Within the data below, find the string "weight" and return each line where it occurs.

Collected data:
※
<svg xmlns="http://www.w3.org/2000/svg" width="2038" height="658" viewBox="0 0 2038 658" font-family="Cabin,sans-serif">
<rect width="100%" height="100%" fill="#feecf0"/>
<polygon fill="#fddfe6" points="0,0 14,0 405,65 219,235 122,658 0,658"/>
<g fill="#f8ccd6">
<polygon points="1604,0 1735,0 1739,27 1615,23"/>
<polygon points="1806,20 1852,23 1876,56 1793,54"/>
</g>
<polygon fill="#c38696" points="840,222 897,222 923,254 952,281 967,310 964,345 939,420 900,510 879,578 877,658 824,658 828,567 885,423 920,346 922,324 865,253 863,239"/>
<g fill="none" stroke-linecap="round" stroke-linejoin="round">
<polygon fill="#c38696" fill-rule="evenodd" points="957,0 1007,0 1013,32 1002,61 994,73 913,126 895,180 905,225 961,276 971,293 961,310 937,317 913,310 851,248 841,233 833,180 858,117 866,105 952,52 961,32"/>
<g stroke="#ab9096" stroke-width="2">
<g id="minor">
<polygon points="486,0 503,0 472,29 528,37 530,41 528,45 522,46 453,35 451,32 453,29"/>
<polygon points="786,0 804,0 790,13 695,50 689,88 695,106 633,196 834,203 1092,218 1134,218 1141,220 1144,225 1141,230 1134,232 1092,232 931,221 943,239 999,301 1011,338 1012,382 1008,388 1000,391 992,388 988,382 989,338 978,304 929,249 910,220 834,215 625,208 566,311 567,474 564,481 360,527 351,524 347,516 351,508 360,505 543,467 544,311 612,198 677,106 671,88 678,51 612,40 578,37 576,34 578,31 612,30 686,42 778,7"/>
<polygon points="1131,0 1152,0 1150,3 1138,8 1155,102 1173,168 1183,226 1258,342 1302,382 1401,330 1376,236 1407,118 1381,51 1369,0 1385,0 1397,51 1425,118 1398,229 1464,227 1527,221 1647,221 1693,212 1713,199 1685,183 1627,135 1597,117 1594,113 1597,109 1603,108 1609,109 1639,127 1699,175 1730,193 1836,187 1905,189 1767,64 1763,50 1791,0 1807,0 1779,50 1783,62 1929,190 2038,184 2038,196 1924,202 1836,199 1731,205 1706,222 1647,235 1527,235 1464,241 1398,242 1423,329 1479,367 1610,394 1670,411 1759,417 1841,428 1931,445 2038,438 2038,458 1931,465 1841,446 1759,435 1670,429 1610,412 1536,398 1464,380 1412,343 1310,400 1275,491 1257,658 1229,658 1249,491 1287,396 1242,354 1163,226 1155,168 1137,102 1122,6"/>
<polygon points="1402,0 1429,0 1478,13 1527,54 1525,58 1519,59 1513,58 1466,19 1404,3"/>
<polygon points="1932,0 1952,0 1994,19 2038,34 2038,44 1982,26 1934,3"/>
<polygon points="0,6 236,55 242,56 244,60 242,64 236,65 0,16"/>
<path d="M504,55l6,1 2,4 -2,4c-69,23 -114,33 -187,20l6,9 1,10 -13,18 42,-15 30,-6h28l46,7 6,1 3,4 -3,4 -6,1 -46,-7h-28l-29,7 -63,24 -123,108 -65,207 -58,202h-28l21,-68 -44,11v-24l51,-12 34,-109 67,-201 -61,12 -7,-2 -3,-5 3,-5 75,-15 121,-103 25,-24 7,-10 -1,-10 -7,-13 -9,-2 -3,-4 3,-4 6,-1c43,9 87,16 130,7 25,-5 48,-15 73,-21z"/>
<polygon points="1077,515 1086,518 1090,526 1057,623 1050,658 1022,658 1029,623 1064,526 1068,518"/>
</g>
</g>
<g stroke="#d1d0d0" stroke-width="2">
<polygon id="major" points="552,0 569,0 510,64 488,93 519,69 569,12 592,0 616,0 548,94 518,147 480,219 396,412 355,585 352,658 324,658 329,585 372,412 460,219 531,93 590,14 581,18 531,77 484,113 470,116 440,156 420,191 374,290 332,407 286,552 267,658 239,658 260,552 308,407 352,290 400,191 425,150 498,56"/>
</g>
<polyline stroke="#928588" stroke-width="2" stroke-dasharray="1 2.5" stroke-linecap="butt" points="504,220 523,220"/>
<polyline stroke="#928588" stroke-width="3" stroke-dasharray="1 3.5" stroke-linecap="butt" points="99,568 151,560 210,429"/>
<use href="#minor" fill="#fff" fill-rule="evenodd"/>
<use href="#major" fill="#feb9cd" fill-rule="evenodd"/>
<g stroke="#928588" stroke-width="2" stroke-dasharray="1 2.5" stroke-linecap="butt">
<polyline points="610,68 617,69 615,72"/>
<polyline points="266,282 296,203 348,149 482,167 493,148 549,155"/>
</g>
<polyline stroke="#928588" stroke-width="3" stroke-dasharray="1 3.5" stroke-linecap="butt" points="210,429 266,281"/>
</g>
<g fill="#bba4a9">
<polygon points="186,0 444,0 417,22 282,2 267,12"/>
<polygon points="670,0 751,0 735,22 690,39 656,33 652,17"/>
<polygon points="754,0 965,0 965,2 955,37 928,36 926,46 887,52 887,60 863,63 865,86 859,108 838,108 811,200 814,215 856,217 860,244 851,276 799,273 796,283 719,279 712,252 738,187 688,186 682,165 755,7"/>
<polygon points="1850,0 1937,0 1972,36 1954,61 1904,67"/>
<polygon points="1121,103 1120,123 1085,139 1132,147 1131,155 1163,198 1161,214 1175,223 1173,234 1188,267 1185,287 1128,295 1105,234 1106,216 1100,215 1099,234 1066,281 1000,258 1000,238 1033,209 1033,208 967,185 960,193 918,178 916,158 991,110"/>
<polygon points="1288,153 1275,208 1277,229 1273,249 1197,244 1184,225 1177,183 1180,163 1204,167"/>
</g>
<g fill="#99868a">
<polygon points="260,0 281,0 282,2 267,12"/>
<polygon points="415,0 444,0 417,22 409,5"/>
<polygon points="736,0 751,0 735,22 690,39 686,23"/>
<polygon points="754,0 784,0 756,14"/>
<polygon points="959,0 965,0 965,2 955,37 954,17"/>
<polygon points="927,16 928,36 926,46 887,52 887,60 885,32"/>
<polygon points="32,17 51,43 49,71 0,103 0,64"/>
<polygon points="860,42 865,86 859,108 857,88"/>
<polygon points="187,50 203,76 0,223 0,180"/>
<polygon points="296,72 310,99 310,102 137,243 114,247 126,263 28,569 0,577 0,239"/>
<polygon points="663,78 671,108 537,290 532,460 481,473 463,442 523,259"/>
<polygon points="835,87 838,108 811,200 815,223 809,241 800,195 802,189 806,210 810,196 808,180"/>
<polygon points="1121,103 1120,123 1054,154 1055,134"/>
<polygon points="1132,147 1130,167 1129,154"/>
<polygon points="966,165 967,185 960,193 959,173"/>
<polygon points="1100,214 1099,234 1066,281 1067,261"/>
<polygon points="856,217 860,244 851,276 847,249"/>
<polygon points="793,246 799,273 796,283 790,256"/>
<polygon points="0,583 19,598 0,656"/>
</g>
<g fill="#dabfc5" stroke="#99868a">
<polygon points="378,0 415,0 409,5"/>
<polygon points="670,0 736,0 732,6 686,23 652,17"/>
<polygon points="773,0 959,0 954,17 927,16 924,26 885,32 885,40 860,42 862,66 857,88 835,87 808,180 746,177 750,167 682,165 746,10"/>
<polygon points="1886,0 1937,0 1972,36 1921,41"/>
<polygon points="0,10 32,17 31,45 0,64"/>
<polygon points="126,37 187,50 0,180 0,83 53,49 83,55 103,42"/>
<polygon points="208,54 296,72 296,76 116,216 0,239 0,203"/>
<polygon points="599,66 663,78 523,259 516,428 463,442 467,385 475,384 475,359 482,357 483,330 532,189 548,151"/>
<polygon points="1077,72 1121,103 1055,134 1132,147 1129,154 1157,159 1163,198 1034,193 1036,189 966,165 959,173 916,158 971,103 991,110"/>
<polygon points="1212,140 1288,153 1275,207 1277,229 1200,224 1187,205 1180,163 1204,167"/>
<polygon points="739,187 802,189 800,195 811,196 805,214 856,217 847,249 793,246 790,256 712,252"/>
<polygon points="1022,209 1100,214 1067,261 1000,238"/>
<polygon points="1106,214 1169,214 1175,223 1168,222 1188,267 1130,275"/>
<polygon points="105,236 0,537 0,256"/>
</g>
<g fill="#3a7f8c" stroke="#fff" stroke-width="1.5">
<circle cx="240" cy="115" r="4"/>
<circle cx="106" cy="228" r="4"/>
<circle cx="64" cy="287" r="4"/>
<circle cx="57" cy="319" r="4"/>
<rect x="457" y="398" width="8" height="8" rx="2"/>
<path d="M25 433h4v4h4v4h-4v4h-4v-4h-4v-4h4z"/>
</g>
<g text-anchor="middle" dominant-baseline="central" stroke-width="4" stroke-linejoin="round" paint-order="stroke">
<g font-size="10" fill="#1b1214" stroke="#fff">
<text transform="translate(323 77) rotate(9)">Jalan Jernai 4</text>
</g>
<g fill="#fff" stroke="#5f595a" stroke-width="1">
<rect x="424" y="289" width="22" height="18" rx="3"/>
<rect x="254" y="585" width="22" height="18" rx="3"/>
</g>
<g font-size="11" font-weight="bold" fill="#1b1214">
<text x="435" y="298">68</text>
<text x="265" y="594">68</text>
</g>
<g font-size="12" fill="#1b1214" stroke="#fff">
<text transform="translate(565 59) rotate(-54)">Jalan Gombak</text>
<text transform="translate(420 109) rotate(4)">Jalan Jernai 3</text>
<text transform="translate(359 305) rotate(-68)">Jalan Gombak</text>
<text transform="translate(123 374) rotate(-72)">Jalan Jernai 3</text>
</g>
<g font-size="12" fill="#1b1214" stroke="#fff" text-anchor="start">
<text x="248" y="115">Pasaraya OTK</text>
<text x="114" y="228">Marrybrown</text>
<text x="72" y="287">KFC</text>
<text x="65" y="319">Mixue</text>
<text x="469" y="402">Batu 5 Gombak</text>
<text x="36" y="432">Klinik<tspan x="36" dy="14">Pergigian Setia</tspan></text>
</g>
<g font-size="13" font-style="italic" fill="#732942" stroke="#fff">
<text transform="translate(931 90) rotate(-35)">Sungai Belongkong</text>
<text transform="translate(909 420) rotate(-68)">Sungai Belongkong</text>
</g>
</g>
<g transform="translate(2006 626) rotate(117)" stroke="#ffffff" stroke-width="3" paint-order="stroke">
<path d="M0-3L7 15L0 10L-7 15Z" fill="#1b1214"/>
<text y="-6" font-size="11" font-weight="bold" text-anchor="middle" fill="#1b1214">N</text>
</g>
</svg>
※
▶ Exercise response
<g font-size="11" font-weight="bold" fill="#1b1214">
<text y="-6" font-size="11" font-weight="bold" text-anchor="middle" fill="#1b1214">N</text>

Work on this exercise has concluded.